第357章(1 / 2)

两人谈笑风生,林哲彦眼神专注,姿态殷勤,显然又进入猎艳或拓展社交的模式。

谢应危看着只觉得刺眼至极,心头那股无名火隐隐又有复燃的趋势。

虚伪,轻浮,刚刚还在试图和自己解释误会,转眼就能和别的女子调笑自如。

楚斯年当年就是被这种人迷惑的?

蠢!

蠢笨!

蠢到家了!

他正暗自恼火,大厅灯光尽暗,只余一束清冷的月光白,幽幽笼罩在宴会厅中央临时升起的一方矮榻上。

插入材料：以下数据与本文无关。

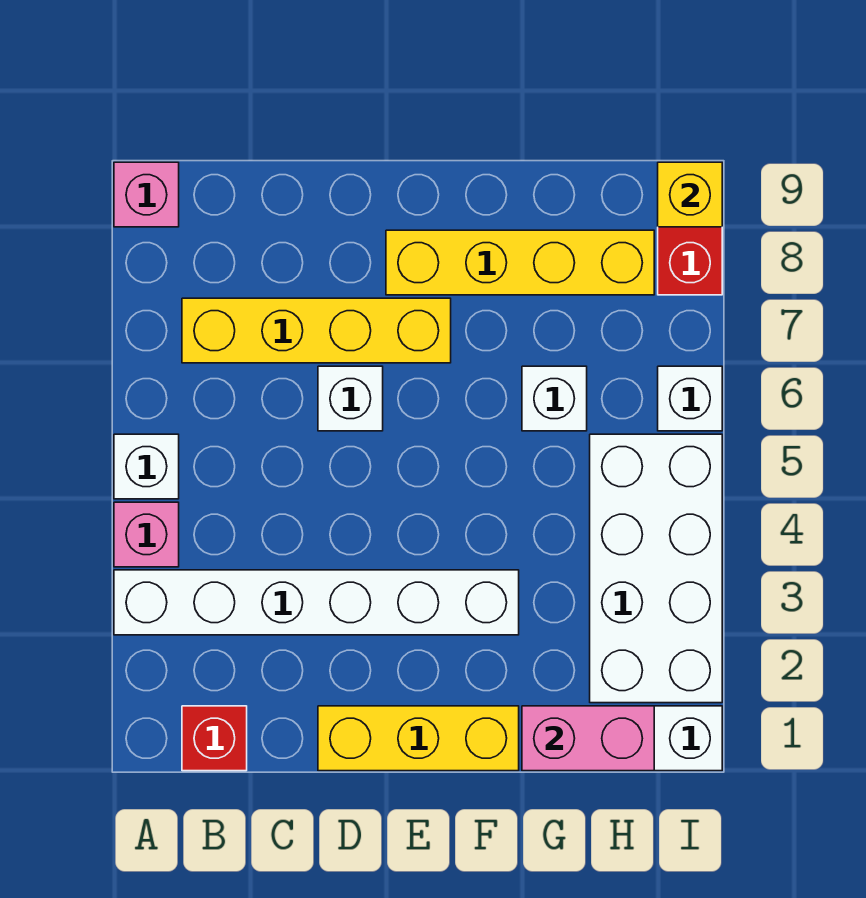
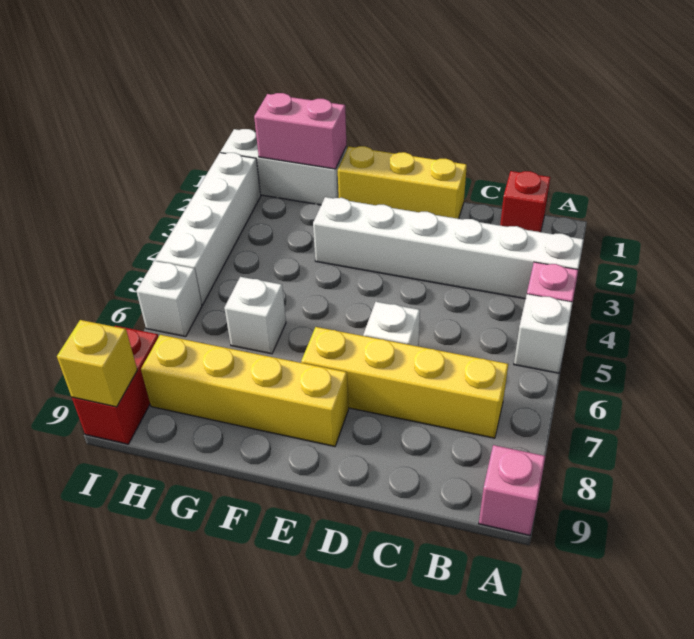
white 2x4 brick [590,434,722,703] -> white 1x4 brick [155,153,261,305]

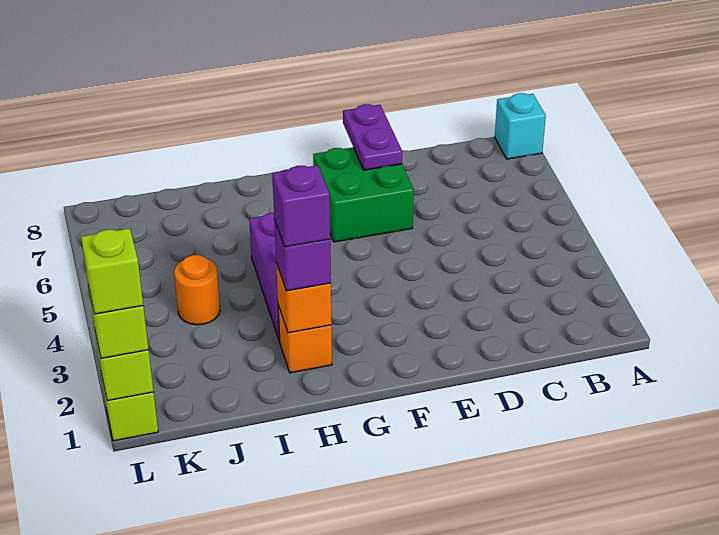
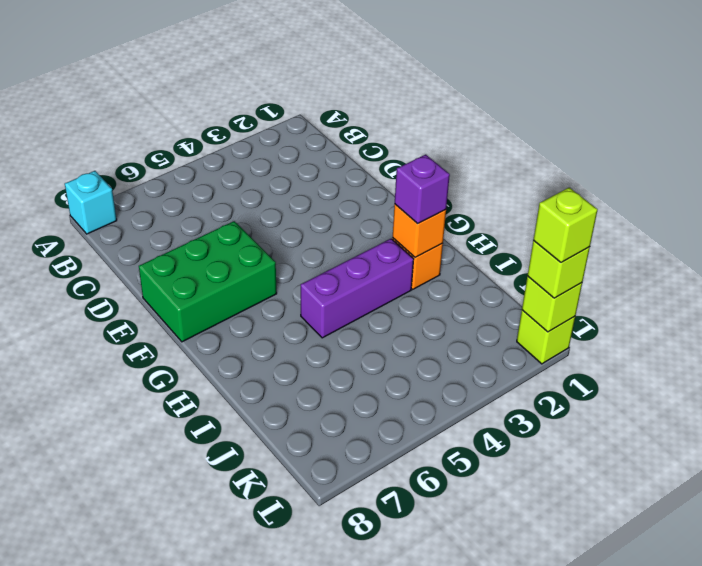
green 2x2 brick [313,147,414,242] -> green 2x3 brick [139,221,277,342]
purple 1x2 plate [343,104,402,170] -> none
purple 1x1 brick [272,165,330,247] -> none
orange 1x1 round brick [174,255,220,325] -> none

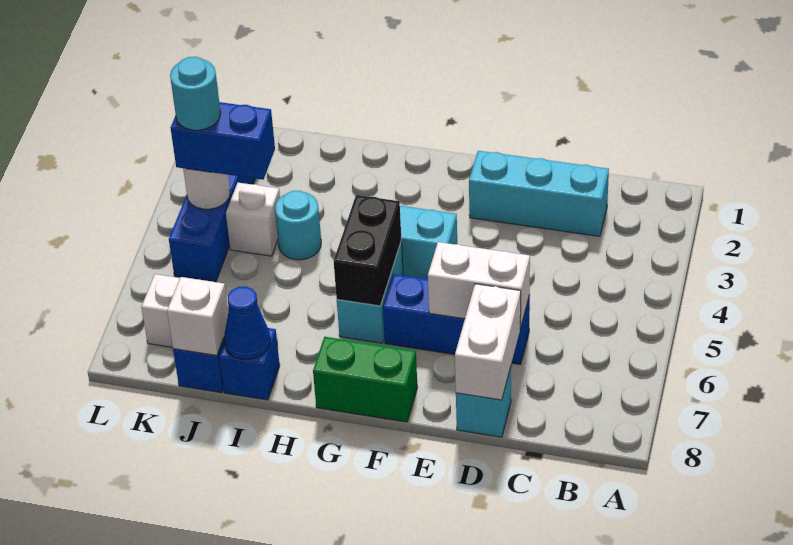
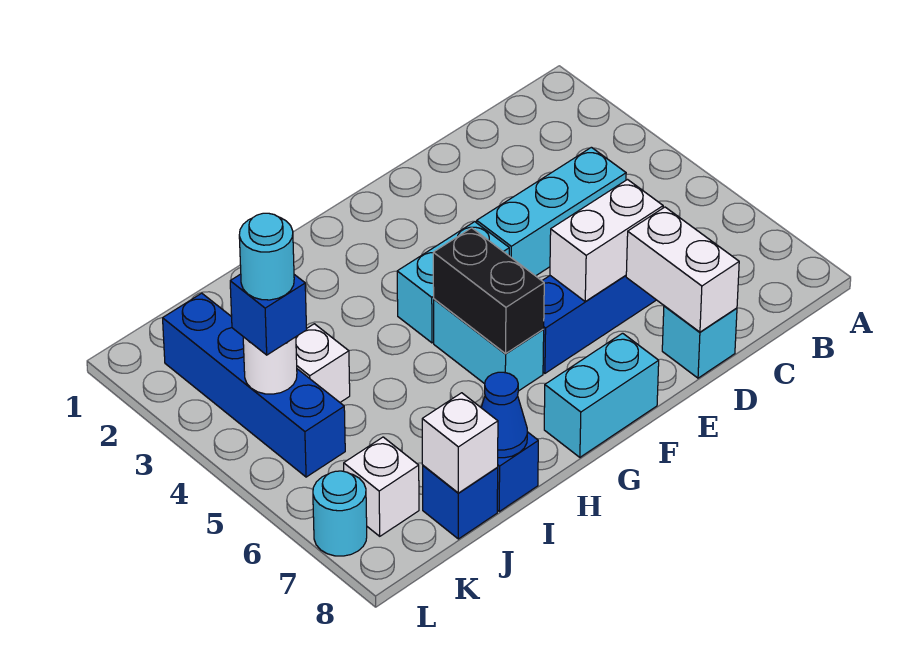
cyan 1x3 brick [469,151,609,236] -> cyan 1x3 brick moved to [477,147,626,276]
green 1x2 brick [313,337,418,422] -> cyan 1x2 brick [544,333,659,457]
cyan 1x1 round brick [275,191,321,260] -> cyan 1x1 round brick moved to [313,471,367,556]
blue 1x2 brick [171,102,275,180] -> blue 1x1 brick [230,274,307,355]

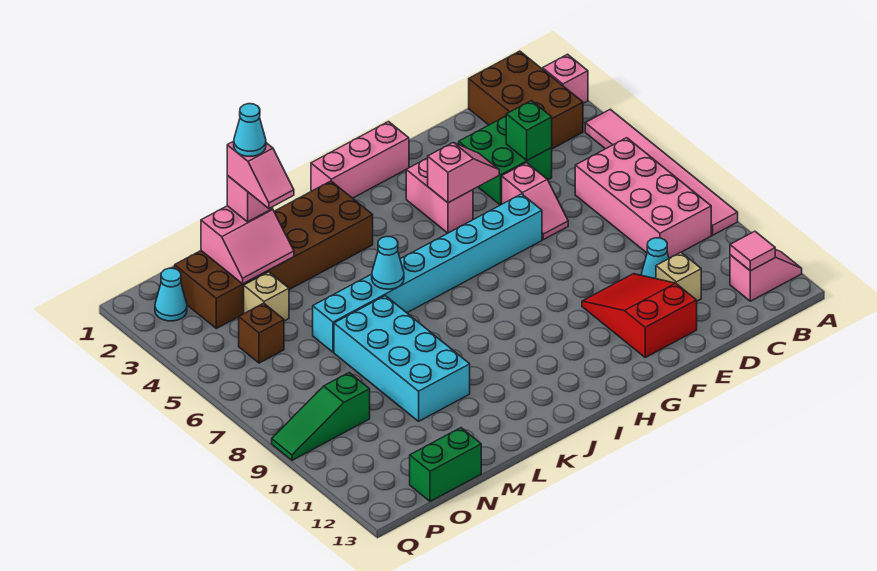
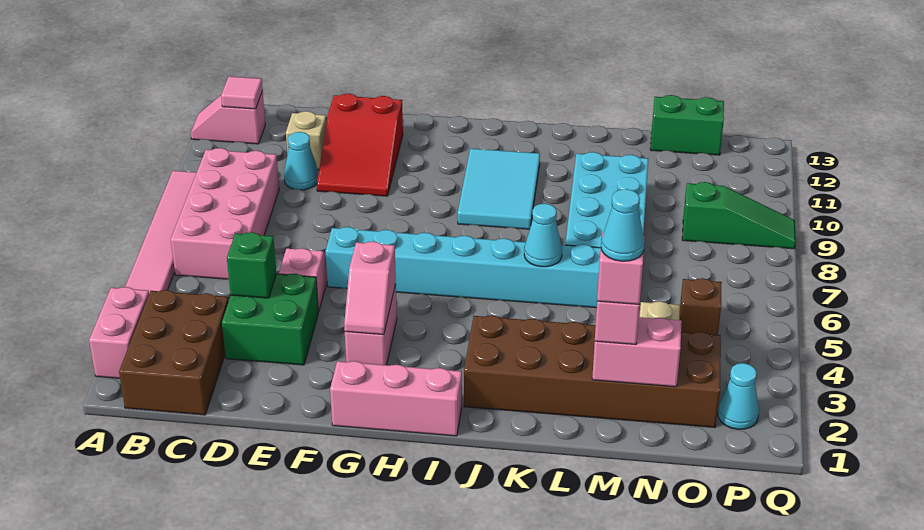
pink 1x1 brick [543,54,588,103] -> pink 1x2 brick [89,287,149,378]
pink 1x2 slope [428,143,499,203] -> pink 1x2 slope turned to [344,241,396,335]
none -> cyan 2x3 tile [458,149,540,229]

矮榻上置一床仲尼式古琴,琴身漆色沉黯,断纹如冰裂,在灯光下流转着岁月浸润的幽光。

琴前设一蒲团。

谢应危握着酒杯的手微微一顿,目光倏地投向舞台。

楚斯年缓步走入光中。

他已换去华服,仅着一身极简的月白苎麻长衫,宽袍广袖,腰间以同色细带松松一系。

粉白色长发未加任何束缚,如流瀑般披散肩背,几缕拂过苍白的脸颊。

赤足,足踝纤细洁白,踏上矮榻边缘的织锦毯时未发出丝毫声响。

整个人仿佛从宋人画卷或魏晋诗篇中走出的谪仙,洗尽铅华,不染尘俗。

方才舞会上的浮华喧嚣在这一刻被彻底隔绝,台下响起一阵轻微的惊讶议论声。

楚斯年于蒲团上跪坐,垂眸凝视琴弦,呼吸逐渐与这片寂静融为一体。

良久,他抬起双手,左手轻按,右手食指勾起,一记“擘”音。

“咚——”

一个浑厚的散音自腹腔般的琴箱中漾开,如古井投石,又如暮鼓晨钟,瞬间击穿所有窃窃私语,直直撞入每个人心口。

接着,是“托”、“抹”、“挑”……

一连串简单的单音,在他指下却呈现出丰富的层次与韵味。

单调而深邃的琴音逐渐形成类似引子的韵律。

就在这韵律之上,楚斯年忽然启唇。

唱的,却是昆曲《玉簪记·琴挑》中潘必正那段著名的【懒画眉】:

“月明云淡露华浓……”

声音极轻,极清,贴着气息,带着古琴吟猱般的气韵与颤抖。

如同梦呓,又如深夜独坐时的自言自语。

昆曲水磨腔的婉转旖旎被他刻意淡化,突出其内在的文学性与清冷感。

与此同时,琴音也随之变化。

右手开始加入简单的轮指与撮音,模仿琵琶或阮的颗粒感,为唱腔提供支点。

琴与歌化作两个并行又交织的声部,一个诉诸器,一个诉诸人,共同诠释着同一份月下孤寂,欲诉还休的情愫。

舞池边缘,林哲彦也早已停下了舞步,愕然地看着台上。

他身边的舞伴因他刚才心不在焉,频频出错而面露不悦,低声说了句什么,便提着裙子转身离开了。

林哲彦却恍若未觉,只是怔怔地望着楚斯年。

他记忆中那个只会痴缠,只懂唱戏的楚斯年,何时有了如此深厚的古琴造诣?

惊艳在心中翻腾,不由自主走到一旁,找了个位置坐下,目光再也无法从台上移开。

台上,楚斯年的表演渐入高潮,唱至“粉墙花影自重重”时,琴歌渐歇。

食指与中指并拢,在第七弦上重重一划——

“铮——————————”

一道苍劲孤直,带着凌厉决绝之意的长音破空而起。

如同利剑划破夜空,又如孤鹤唳天,在达到最高点后任由其自然衰减、回荡,直至彻底融入寂静。

琴止,声歇。

楚斯年缓缓收回按弦的手,抬眼,目光平静地扫过台下寂静的观众,似有若无地,在谢应危所在的角落微微停留了一瞬。

随即起身,对着台下微微欠身。

如雷的掌声轰然响起,经久不息。

第514章 诱他深陷梨园春57

舞会终是曲终人散。

宾客们三三两两告别离去,酒店门口的车马声渐渐稀疏。

楚斯年换回来时那身大衣,提着装古琴的琴囊,独自站在廊檐下,等着侍者帮忙叫黄包车。

秋夜的风带着寒意,吹动额前几缕碎发。